Tak, jak poprzednim razem, bardzo szybko doszłam do siebie po porodzie. W pierwszej dobie byłam trochę obolała, ale to był taki ogólny ból mięśni, jak po ogromnym wysiłku fizycznym (którym zresztą był poród przecież :)). Ból krocza porównałabym do tego, który się odczuwa, kiedy się jeździ cały dzień na rowerze po długiej przerwie. Przez parę dni dokuczały mi trochę bóle brzucha i musiałam się ratować Paracetamolem, ale ostrzeżono mnie, że przy drugim porodzie obkurczanie się macicy trwa dłużej i jest bardziej bolesne. Kiedy wyszłam ze szpitala w sobotę, byłam jakaś sztywna i miałam problem z dotrzymaniem kroku Frankowi, ale to była kwestia rozruszania mięśni, bo już dwa dni później pędziłam na obcasach po staremu.
(...)
W tym momencie obudził się Dzidziek - (Ano właśnie, chyba jednak póki co Draguś został przechrzczony, tak Wiking nazywa swojego młodszego braciszka i jakoś tak przejęliśmy tę ksywkę również. Nie wiem, czy Dragon Dzidźkiem będzie już nawet kiedy przestanie być dzidzią, ale na razie tak się utarło i chyba będę tych dwóch określeń używać zamiennie ;)) - albo co innego mi przerwało i zgubiłam wątek.
Kolejny miesiąc naprawdę zleciał mi w tempie ekspresowym. Dzidziek spał już trochę mniej, ale na szczęście wystarczająco długo, żebym zrealizowała kwietniowe postanowienie stopniowego powrotu do formy.
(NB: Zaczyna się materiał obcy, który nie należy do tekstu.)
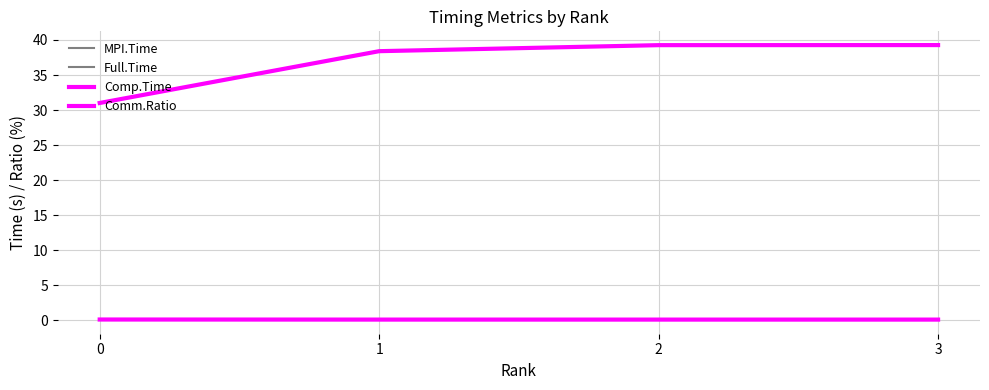

Does the chart display data point markers on the line(s)?

No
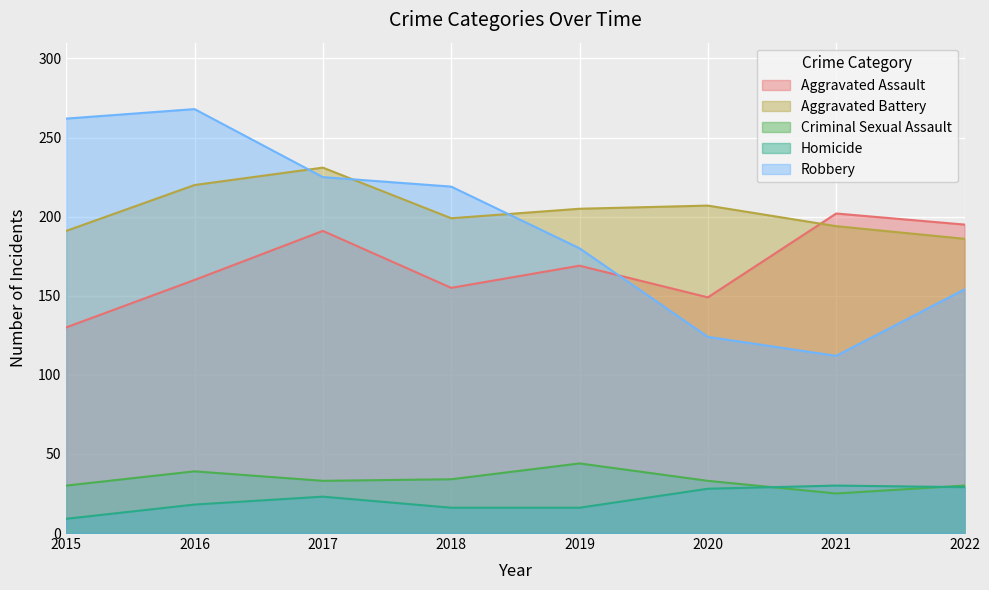

At which category does Robbery reach its first local peak?

2016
To znaczy taki był plan, że to będzie stopniowo, ale jak tylko dostałam zgodę od pani doktor i od położnej, która jest również fizjoterapeutą, nie mogłam się opanować i ruszyłam z kopyta.   Chyba po prostu się okazało, że nie mam aż tak bardzo do czego wracać, bo forma mnie zwyczajnie raczej nie opuściła :) Po pierwszym tygodniu ćwiczeń na rozkręcenie okazało się, że spokojnie mogę robić bardziej wymagające - zarówno jeśli chodzi o ćwiczenia wzmacniające, jak i te na wydolność. I tak sobie ćwiczyłam przez cały kwiecień, chociaż ostatnio, próbowałam się trochę przestawić i zamiast ćwiczyć codziennie krócej, postawiłam na dłuższe sesje treningowe 3-5 razy w tygodniu. Łatwo nie było, bo ja się chyba po prostu uzależniłam od aktywności fizycznej, ale wiem, że tak będzie jednak wygodniej i lepiej dla mojego organizmu. 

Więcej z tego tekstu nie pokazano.